Segundo um comunicado enviado à agência de notícias, a gestão do agora ex-presidente Boric havia deixado pronto um decreto para regularizar cerca de 182 mil pessoas que participaram de um processo de cadastro de imigrantes que entraram de forma irregular no país.
“Não vamos realizar uma regularização em massa como foi proposto no governo de Boric”, afirmou o diretor do Serviço Nacional de Migrações, Frank Sauerbaum. Ele acrescentou que, “felizmente”, o decreto foi suspenso. “Hoje soubemos que 6.000 pessoas das 182 mil já cometeram um delito”, disse.
O órgão não detalhou quais teriam sido esses crimes.
Kast teve como um de seus principais lemas de campanha a defesa da deportação em massa de imigrantes em situação irregular. Ao menos 337 mil estrangeiros vivem atualmente sem a documentação necessária no Chile, segundo dados oficiais. Mais da metade são venezuelanos.
A chegada de Kast ao Palácio de La Moneda dá início ao governo mais à direita do país desde o fim da ditadura de Augusto Pinochet (1973-1990). Horas após tomar posse no último dia 11, ele ordenou a construção de muros e valas na região fronteiriça com a Bolívia e o Peru, cumprindo sua promessa aos eleitores.

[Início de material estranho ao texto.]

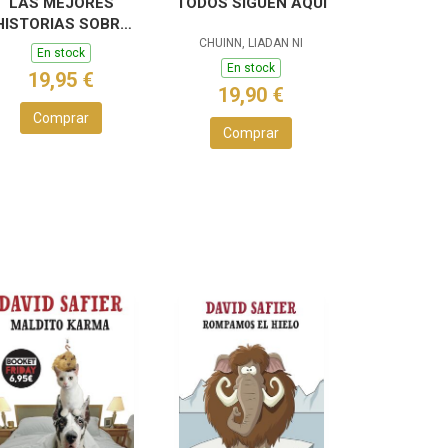
LAS MEJORES
TODOS SIGUEN AQUI
HISTORIAS SOBRE
PERROS
CHUINN, LIADAN NI
En stock
En stock
19,95 €
19,90 €
Comprar
Comprar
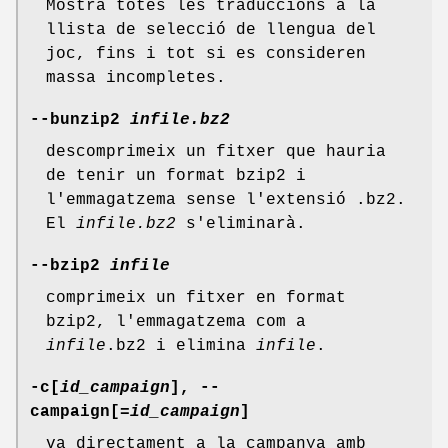
Mostra totes les traduccions a la
llista de selecció de llengua del
joc, fins i tot si es consideren
massa incompletes.
--bunzip2
infile.bz2
descomprimeix un fitxer que hauria
de tenir un format bzip2 i
l'emmagatzema sense l'extensió .bz2.
El
infile.bz2
s'eliminarà.
--bzip2
infile
comprimeix un fitxer en format
bzip2, l'emmagatzema com a
infile
.bz2 i elimina
infile
.
-c[
id_campaign
], --
campaign[
=id_campaign
]
va directament a la campanya amb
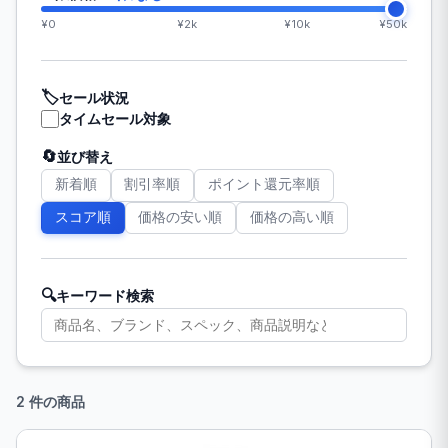
¥0
¥2k
¥10k
¥50k
🏷️
セール状況
タイムセール対象
🔄
並び替え
新着順
割引率順
ポイント還元率順
スコア順
価格の安い順
価格の高い順
🔍
キーワード検索
2 件の商品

A medida imita seu homólogo americano, Donald Trump, que teve na construção de um muro na fronteira com o México sua principal bandeira de campanha na época do primeiro mandato. Cinco dias após assumir, ele viajou até a região de Arica, na fronteira com o Peru, para supervisionar o início da construção.
O chamado “Plano Escudo de Fronteira” determina alterações na legislação para “desencorajar a imigração irregular”, modificação das normas sobre o uso da força “para gerar mais ferramentas contra a entrada clandestina” e a construção de “barreiras físicas nas áreas necessárias”.
Um segundo decreto assinado por Kast também ordena o aumento de “recursos militares” na fronteira norte do país, além de melhora da vigilância “com o uso de drones e sensores”.
A gestão enviou dois projetos de lei ao Parlamento para tentar barrar a entrada de pessoas sem documentação. Um deles prevê punir quem ajudar imigrantes a ingressar irregularmente no país, e outro transformaria em crime a entrada ilegal no país.